- [Exercise instructions]
Retype each record shown below, leaving every character as it is.

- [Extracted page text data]
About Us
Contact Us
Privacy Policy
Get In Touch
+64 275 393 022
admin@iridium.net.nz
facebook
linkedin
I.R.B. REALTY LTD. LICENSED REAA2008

- [Task output]
About Us
Contact Us
Privacy Policy
Get In Touch
+64 275 393 022
admin@iridium.net.nz
facebook
linkedin
I.R.B. REALTY LTD. LICENSED REAA2008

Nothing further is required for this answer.